Final Considerations—

The high level of exposure to bat droppings in PF needs greater attention from the public health perspective. Histoplasmosis is the most likely zoonosis to emerge from this scenario. Furthermore, exposure to bat droppings should be recognized as a risk for spillover events, with new and undiscovered pathogens (mainly viruses) emerging in human populations. Such risk is possibly enhanced by the proximity of PF to the city of Manaus and to the high biodiversity of the Amazon biome, as the emergence of zoonotic pathogens of wildlife origin correlates strongly with both human density and wildlife biodiversity, respectively.

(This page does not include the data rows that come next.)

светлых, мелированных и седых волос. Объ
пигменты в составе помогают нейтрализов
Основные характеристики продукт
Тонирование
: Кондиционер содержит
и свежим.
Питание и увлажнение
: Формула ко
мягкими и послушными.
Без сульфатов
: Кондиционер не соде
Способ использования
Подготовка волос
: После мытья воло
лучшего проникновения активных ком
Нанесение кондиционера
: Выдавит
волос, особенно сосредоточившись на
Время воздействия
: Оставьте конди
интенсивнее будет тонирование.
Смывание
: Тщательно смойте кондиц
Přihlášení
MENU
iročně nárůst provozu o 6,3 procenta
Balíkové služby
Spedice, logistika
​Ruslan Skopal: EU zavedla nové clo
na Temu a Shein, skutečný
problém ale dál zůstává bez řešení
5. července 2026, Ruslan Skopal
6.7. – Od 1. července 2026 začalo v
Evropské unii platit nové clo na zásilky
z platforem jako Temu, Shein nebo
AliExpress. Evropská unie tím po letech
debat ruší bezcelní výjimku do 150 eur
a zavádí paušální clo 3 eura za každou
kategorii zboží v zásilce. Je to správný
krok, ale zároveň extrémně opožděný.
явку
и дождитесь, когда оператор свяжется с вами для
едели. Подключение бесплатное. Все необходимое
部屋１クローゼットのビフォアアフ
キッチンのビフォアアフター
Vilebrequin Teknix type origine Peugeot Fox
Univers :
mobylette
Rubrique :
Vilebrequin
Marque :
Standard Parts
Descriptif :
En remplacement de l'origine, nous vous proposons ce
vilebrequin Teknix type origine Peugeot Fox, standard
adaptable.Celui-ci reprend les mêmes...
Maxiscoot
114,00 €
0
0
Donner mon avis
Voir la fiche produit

The development and operation of new strategies to mitigate the risks of disease transmission inside Maroaga and Onça caves are warranted. Briefly, such strategies should include specific protocols for personal protection (eg, the use of appropriate clothing, footwear, safety helmets, and safety instructions), professionalization of tour guides, and studies to characterize the risks of disease transmission during speleological tourism.